Three day course, six hours per day

Big Data Analytics TR-005

About the course

Big Data is a buzzword nowadays referring to both opportunities and challenges for analytics professionals who want to extract valuable insight from massive amount of data. With a new buffet of exciting modern applications and machine learning techniques recently emerged from ubiquitous computing, big data analytics play an important and central role in enabling analysis of datasets over a distributed file system called Hadoop Distributed File System (HDFS). HDFS is designed to support high throughput access to application data, therefore suitable for applications that generate very large data sets or continuous data stream. The volume, speed and variety of such big data are far greater than those that could be easily analysed in the past.
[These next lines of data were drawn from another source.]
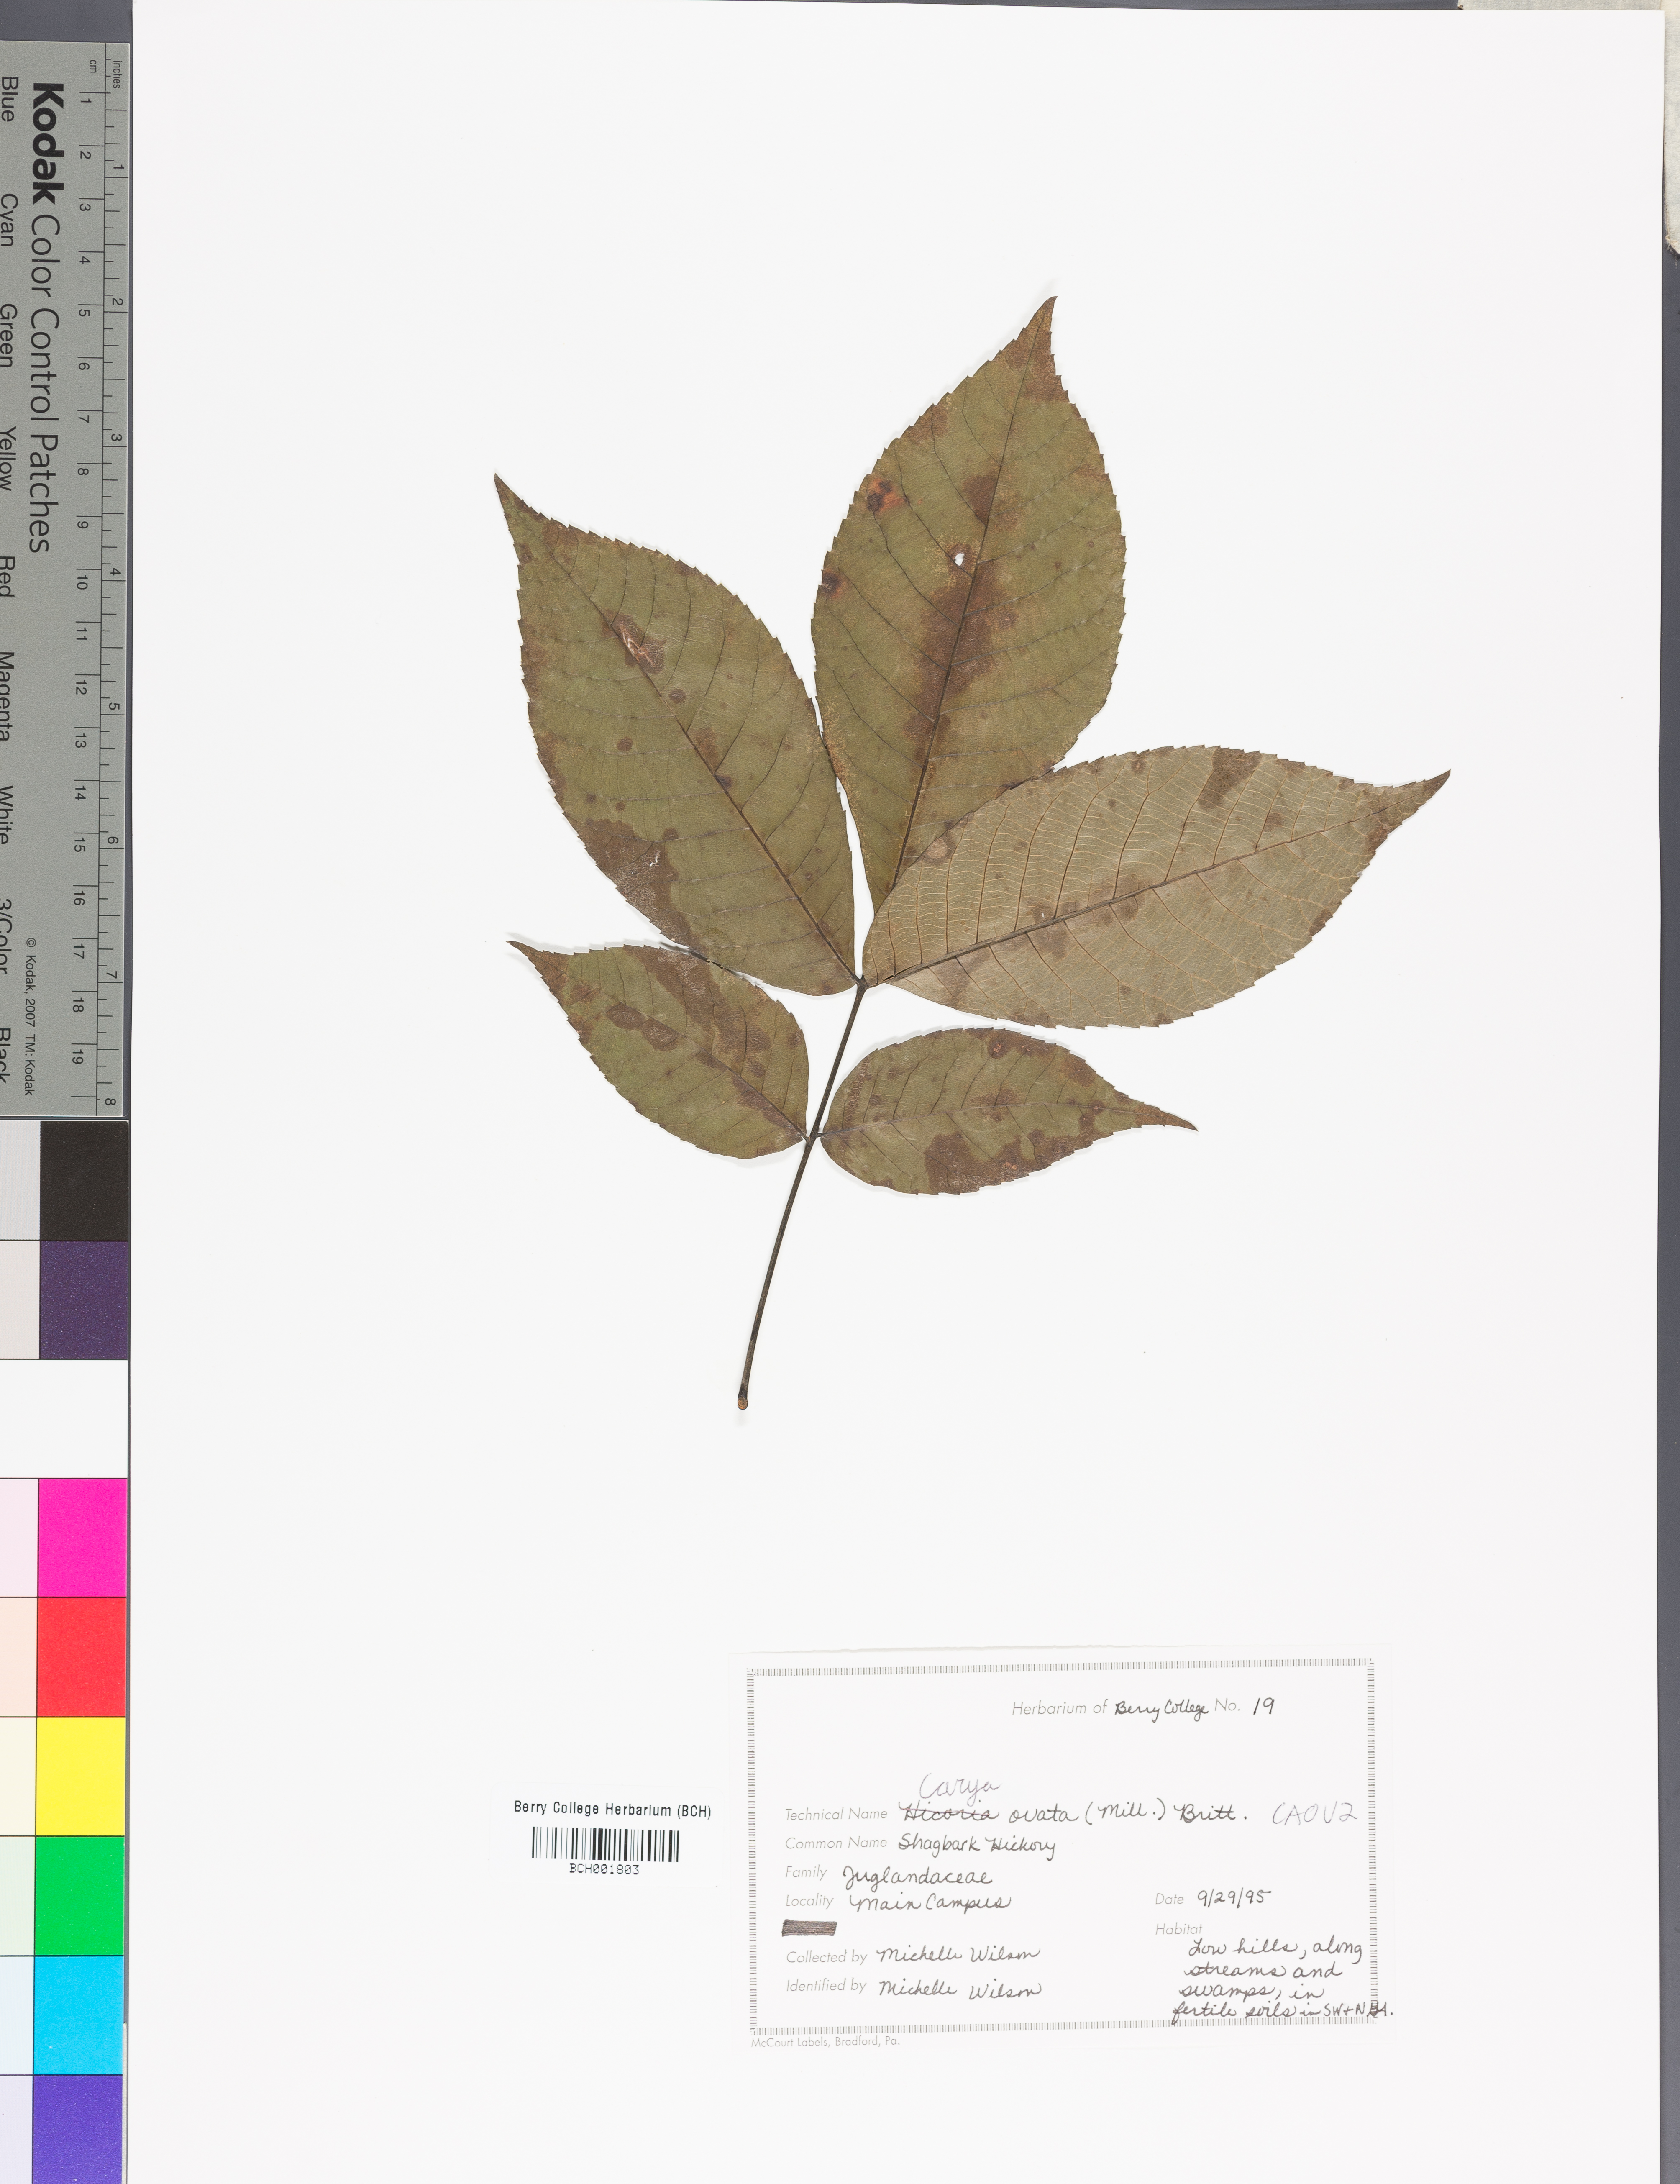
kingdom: Plantae
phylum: Tracheophyta
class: Magnoliopsida
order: Fagales
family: Juglandaceae
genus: Carya
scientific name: Carya ovata
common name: Shagbark hickory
New analytical algorithms are hence needed in HDFS and similar environments.

In this course the methodology and workflows for using Hadoop will be explained. Subsequent analytics including the latest machine learning algorithms and data stream mining methods will be introduced. The big data analytics will be shown via hands-on demonstrations and a series of exercises to be conducted in class. In particular, the course provides hands-on training for answering the following questions:

  • How big data analytic is done hands-on in Hadoop or similar big data environment
  • How Hadoop or other big data platform is setup and interfaced with different software components
  • How data stream mining is done from very large scale datasets in Hadoop environment or Scalable Advanced Massive Online Analysis (SAMOA) Massive Online Analysis (MOA) environment and others.

Who should take this course

Data analyst, data scientists and industrial professionals, or anybody with interest in big data and data mining who want to tackle challenges of analysing large data sets and want to explore about the distributed computing power of Hadoop and MOA environments. This course is suitable for those who need to deal with very large amount of high-speed and continuous data that come in un- or semi-structured format. Research students are encouraged to take this course too, as some novel data mining techniques published in SCI/E journals would be covered too. Course participants will have access to open source data mining tools with no-cost license.

Time

Three day course, six hours per day

About the speaker

Simon Fong graduated from La Trobe University, Australia, with a first class honours BEng Computer Systems degree and a PhD Computer Science degree in 1993 and 1998 respectively. Simon is now working as an Associate Professor at the Computer and Information Science Department of the University of Macau. He is a co-founder of the Data Analytics and Collaborative Computing Research Group in the Faculty of Science and Technology. Prior to his academic career, Simon took up various managerial and technical posts, such as systems engineer, IT consultant and e-commerce director in Australia and Asia. Dr Fong has published over 365 international conference and peer-reviewed journal papers, mostly in the areas of data mining, big data analytics, meta-heuristics optimisation algorithms, and their applications. He serves on the editorial boards of the Journal of Network and Computer Applications of Elsevier, IEEE IT Professional magazine, and various special issues of SCIE-indexed journals.